Fifth, there is also a need to upgrade financial sector infrastructure in most countries. In particular, accounting and auditing practices, transparency and governance, the legal and judicial frame-work, and the payment systems need to be strengthened.

Sixth, all Maghreb countries should double their efforts to improve access to financing and make it available to a larger part of the population and investors paying careful attention to reducing regional disparities.

Finally, Islamic finance has a significant potential in the region and should be promoted, but special attention should be paid to ensuring that prudential norms are respected.

Regional financial integration

So far, only limited actions and progress has been achieved within the Maghreb region toward financial integration. A 1991 agreement among the five central banks on payment systems has not been implemented by all the countries, although few bilateral agreements between central banks have been reached. More recently, a long-awaited decision was taken to start a Maghreb investment bank. The recent interest in reinvigorating regional cooperation is therefore very welcome and would benefit all the countries.

While there is no blueprint on how best to achieve regional integration, useful lessons can still be learned from other experiences, particularly that of the European Union (EU) and Gulf Cooperation Council (GCC) countries. These lessons would include: adopting a gradual approach; consolidating macroeconomic stability in all the countries; strengthening financial markets; harmonizing rules and regulations; improving regional coordination; and lifting restrictions on cross border flows of goods and services.
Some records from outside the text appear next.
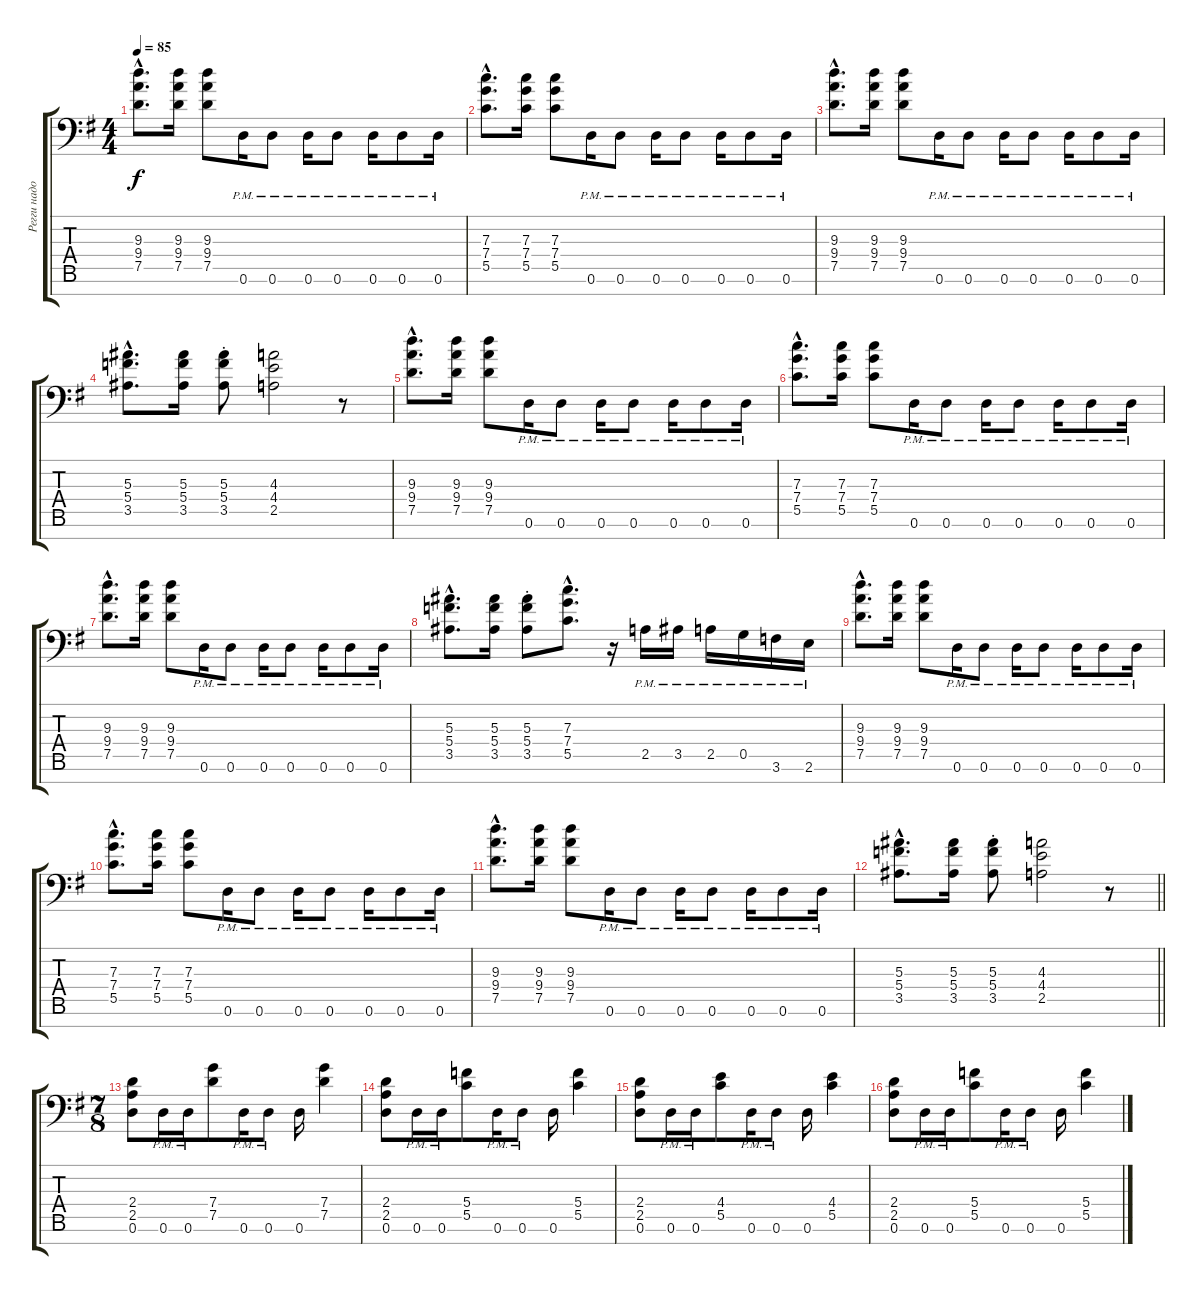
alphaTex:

\track ("Регги надо играть" "Регги надо") {instrument distortionguitar}
\staff {score tabs}
\tuning (D4 A3 F3 C3 G2 D2 A1) {hide}
\ts (4 4)
\tempo 85
\clef f4
\ks eminor
(9.3{hac} 9.4{hac} 7.5{hac}).8{d dy f} (9.3 9.4 7.5).16 (9.3 9.4 7.5).8 0.6{pm}.16 0.6{pm}.8 0.6{pm}.16 0.6{pm}.8 0.6{pm}.16 0.6{pm}.8 0.6{pm}.16 |
(7.3{hac} 7.4{hac} 5.5{hac}).8{d} (7.3 7.4 5.5).16 (7.3 7.4 5.5).8 0.6{pm}.16 0.6{pm}.8 0.6{pm}.16 0.6{pm}.8 0.6{pm}.16 0.6{pm}.8 0.6{pm}.16 |
(9.3{hac} 9.4{hac} 7.5{hac}).8{d} (9.3 9.4 7.5).16 (9.3 9.4 7.5).8 0.6{pm}.16 0.6{pm}.8 0.6{pm}.16 0.6{pm}.8 0.6{pm}.16 0.6{pm}.8 0.6{pm}.16 |
(5.3{hac} 5.4{hac} 3.5{hac}).8{d} (5.3 5.4 3.5).16 (5.3{st} 5.4{st} 3.5{st}).8 (4.3 4.4 2.5).2 r.8 |
(9.3{hac} 9.4{hac} 7.5{hac}).8{d} (9.3 9.4 7.5).16 (9.3 9.4 7.5).8 0.6{pm}.16 0.6{pm}.8 0.6{pm}.16 0.6{pm}.8 0.6{pm}.16 0.6{pm}.8 0.6{pm}.16 |
(7.3{hac} 7.4{hac} 5.5{hac}).8{d} (7.3 7.4 5.5).16 (7.3 7.4 5.5).8 0.6{pm}.16 0.6{pm}.8 0.6{pm}.16 0.6{pm}.8 0.6{pm}.16 0.6{pm}.8 0.6{pm}.16 |
(9.3{hac} 9.4{hac} 7.5{hac}).8{d} (9.3 9.4 7.5).16 (9.3 9.4 7.5).8 0.6{pm}.16 0.6{pm}.8 0.6{pm}.16 0.6{pm}.8 0.6{pm}.16 0.6{pm}.8 0.6{pm}.16 |
(5.3{hac} 5.4{hac} 3.5{hac}).8{d} (5.3 5.4 3.5).16 (5.3{st} 5.4{st} 3.5{st}).8 (7.3{hac} 7.4{hac} 5.5{hac}).8{d} r.16 2.5{pm}.16 3.5{pm}.16 2.5{pm}.16 0.5{pm}.16 3.6{pm}.16 2.6{pm}.16 |
(9.3{hac} 9.4{hac} 7.5{hac}).8{d} (9.3 9.4 7.5).16 (9.3 9.4 7.5).8 0.6{pm}.16 0.6{pm}.8 0.6{pm}.16 0.6{pm}.8 0.6{pm}.16 0.6{pm}.8 0.6{pm}.16 |
(7.3{hac} 7.4{hac} 5.5{hac}).8{d} (7.3 7.4 5.5).16 (7.3 7.4 5.5).8 0.6{pm}.16 0.6{pm}.8 0.6{pm}.16 0.6{pm}.8 0.6{pm}.16 0.6{pm}.8 0.6{pm}.16 |
(9.3{hac} 9.4{hac} 7.5{hac}).8{d} (9.3 9.4 7.5).16 (9.3 9.4 7.5).8 0.6{pm}.16 0.6{pm}.8 0.6{pm}.16 0.6{pm}.8 0.6{pm}.16 0.6{pm}.8 0.6{pm}.16 |
\barLineRight lightlight
(5.3{hac} 5.4{hac} 3.5{hac}).8{d} (5.3 5.4 3.5).16 (5.3{st} 5.4{st} 3.5{st}).8 (4.3 4.4 2.5).2 r.8 |
\ts (7 8)
\section ("" "")
(2.4 2.5 0.6).8 0.6{pm}.16 0.6{pm}.16 (7.4 7.5).8 0.6{pm}.16 0.6{pm}.8 0.6.16 (7.4 7.5).4 |
(2.4 2.5 0.6).8 0.6{pm}.16 0.6{pm}.16 (5.4 5.5).8 0.6{pm}.16 0.6{pm}.8 0.6.16 (5.4 5.5).4 |
(2.4 2.5 0.6).8 0.6{pm}.16 0.6{pm}.16 (4.4 5.5).8 0.6{pm}.16 0.6{pm}.8 0.6.16 (4.4 5.5).4 |
(2.4 2.5 0.6).8 0.6{pm}.16 0.6{pm}.16 (5.4 5.5).8 0.6{pm}.16 0.6{pm}.8 0.6.16 (5.4 5.5).4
Among the key steps that need to be taken toward financial integration are the following: implementing the necessary reforms in each country, harmonizing regulatory and supervisory frameworks, harmonization of financial contracts and standardization of financial information would help financial deepening and financial integration, harmonizing payment systems, facilitating trade financing, and proceeding with the establishment of the Maghreb Bank for Investment and Foreign Trade (BMICE). The BMICE could serve as a catalyst to financial integration and promote trade and investment within the region.

In 2006 a high-level regional Maghreb conference held in Rabat focused on financial reforms and integration and adopted an action plan to promote regional integration along the above mentioned lines. However, so far only limited progress has been made. It is thus urgent for the Maghreb countries to revive, update and implement this action plan, which remains valid.

Conclusion

In conclusion, following the “Arab Spring”, the Maghreb region, like other parts of the Middle East and North Africa, still faces a daunting challenge: how to create enough jobs so as to reduce substantially the high unemployment rate, especially among the youth. Meeting this challenge will require achieving a significantly higher and more inclusive economic growth. To this end, the region will need to accelerate reforms that will bring about considerably higher productive investment. The reforms must include further financial development and deepening, as well as regional integration within the Maghreb Block.